For the past four years, now, the annual total has been well below 100, dropping the annual average over the past 10 years to 88 deaths. NFPA released the results during a special session at the NFPA Conference and Expo in Chicago.
"NFPA has been tracking this data since 1977 and it is certainly good news that the number of firefighter deaths has continued to decrease over the years," says Dr. Rita Fahy, NFPA’s manager of fire databases and systems. "We are grateful for the sacrifices of these brave individuals and are hopeful that with expanded use of codes and standards and other safety initiatives the downward trend in the number of firefighters dying on duty will continue."
Of the 64 firefighters who died while on duty in 2012, 30 were volunteer firefighters, 23 were career firefighters, four were members of the military, three were federal contractors, two were employees of federal land management agencies and two were prison inmates. The largest share of deaths occurred while firefighters were operating on the fire ground (21 deaths). This is the lowest number of fire ground deaths since this study began.

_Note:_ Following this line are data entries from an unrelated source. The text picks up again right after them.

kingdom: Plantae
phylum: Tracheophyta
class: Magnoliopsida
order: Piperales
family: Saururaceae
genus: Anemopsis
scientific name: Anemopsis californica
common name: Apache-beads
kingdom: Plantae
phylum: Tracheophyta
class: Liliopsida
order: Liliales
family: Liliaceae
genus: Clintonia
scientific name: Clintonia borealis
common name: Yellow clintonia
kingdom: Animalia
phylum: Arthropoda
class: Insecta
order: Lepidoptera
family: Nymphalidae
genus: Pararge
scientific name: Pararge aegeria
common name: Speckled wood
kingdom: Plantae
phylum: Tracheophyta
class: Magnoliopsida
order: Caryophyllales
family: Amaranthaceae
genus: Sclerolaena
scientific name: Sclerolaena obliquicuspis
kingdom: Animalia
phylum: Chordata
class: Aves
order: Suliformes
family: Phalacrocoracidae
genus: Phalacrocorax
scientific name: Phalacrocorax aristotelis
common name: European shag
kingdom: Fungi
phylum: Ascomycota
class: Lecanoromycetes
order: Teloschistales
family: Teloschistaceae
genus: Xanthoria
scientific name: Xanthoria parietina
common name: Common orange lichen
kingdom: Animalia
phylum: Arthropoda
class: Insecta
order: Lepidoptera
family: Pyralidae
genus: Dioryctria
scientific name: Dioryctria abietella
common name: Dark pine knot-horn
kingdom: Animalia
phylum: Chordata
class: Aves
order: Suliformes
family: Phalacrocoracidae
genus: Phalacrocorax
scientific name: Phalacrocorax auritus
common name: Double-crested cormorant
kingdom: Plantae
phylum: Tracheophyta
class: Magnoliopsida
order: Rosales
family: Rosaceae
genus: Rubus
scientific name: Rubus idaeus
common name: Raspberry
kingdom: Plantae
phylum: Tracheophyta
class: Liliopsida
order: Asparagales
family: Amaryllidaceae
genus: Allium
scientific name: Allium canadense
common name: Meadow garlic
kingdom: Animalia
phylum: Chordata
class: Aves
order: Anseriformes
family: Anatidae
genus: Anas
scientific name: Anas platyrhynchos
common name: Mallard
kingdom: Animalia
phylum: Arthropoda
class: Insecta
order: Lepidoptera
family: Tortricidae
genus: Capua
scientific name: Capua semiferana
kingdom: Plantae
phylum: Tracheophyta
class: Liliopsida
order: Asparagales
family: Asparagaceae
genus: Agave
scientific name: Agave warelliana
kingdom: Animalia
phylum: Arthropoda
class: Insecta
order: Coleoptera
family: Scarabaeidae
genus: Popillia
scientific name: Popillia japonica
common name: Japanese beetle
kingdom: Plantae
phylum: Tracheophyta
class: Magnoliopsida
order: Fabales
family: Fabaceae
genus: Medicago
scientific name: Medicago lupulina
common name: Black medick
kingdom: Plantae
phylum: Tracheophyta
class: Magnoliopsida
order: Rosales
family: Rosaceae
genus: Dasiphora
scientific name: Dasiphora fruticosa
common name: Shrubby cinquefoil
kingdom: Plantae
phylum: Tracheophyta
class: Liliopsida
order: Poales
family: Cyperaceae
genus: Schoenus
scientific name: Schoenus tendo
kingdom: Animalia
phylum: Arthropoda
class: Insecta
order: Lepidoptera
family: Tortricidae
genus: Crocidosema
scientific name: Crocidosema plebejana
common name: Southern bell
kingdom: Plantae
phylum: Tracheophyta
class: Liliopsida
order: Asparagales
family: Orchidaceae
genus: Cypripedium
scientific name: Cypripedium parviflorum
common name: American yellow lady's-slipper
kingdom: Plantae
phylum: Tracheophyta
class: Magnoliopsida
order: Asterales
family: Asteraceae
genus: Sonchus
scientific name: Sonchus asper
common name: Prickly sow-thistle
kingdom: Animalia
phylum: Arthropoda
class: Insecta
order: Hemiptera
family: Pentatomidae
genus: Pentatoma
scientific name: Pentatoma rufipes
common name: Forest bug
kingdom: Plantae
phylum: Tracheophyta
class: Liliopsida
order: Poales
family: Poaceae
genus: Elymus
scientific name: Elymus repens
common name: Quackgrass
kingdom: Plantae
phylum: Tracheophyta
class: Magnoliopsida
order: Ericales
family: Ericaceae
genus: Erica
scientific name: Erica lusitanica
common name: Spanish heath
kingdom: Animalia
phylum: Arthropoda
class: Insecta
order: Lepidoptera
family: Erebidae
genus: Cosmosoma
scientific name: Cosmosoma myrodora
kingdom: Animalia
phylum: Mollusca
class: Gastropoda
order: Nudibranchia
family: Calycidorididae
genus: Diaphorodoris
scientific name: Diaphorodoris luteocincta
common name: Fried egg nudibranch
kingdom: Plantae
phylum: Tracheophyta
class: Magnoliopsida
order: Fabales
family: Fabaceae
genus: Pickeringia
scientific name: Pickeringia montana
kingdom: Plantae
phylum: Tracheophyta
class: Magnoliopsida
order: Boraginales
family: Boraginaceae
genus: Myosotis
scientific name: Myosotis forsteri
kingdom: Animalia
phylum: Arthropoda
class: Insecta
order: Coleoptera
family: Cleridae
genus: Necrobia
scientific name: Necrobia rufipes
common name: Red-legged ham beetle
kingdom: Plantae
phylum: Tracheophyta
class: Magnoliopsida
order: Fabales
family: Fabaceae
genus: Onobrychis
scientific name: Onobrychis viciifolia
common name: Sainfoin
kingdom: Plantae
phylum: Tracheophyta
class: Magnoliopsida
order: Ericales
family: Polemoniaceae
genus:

The decline of firefighter deaths occurred in the following areas:
- Lowest number of sudden cardiac deaths
- Lowest number of deaths at structure fires
- Lowest number of volunteer firefighter deaths
- Fourth consecutive year the total number of road vehicle crash deaths has been 10 or lower
- Fifth consecutive year of decreasing on-duty cardiac-related deaths
The firefighter fatality study is made possible by the cooperation and assistance of the United States fire service, the Public Safety Officers’ Benefits Program of the Department of Justice, CDC's National Institute for Occupational Safety and Health, the United States Fire Administration, the Forest Service of the U.S. Department of Agriculture, and the Bureau of Indian Affairs and the Bureau of Land Management of the U.S. Department of the Interior.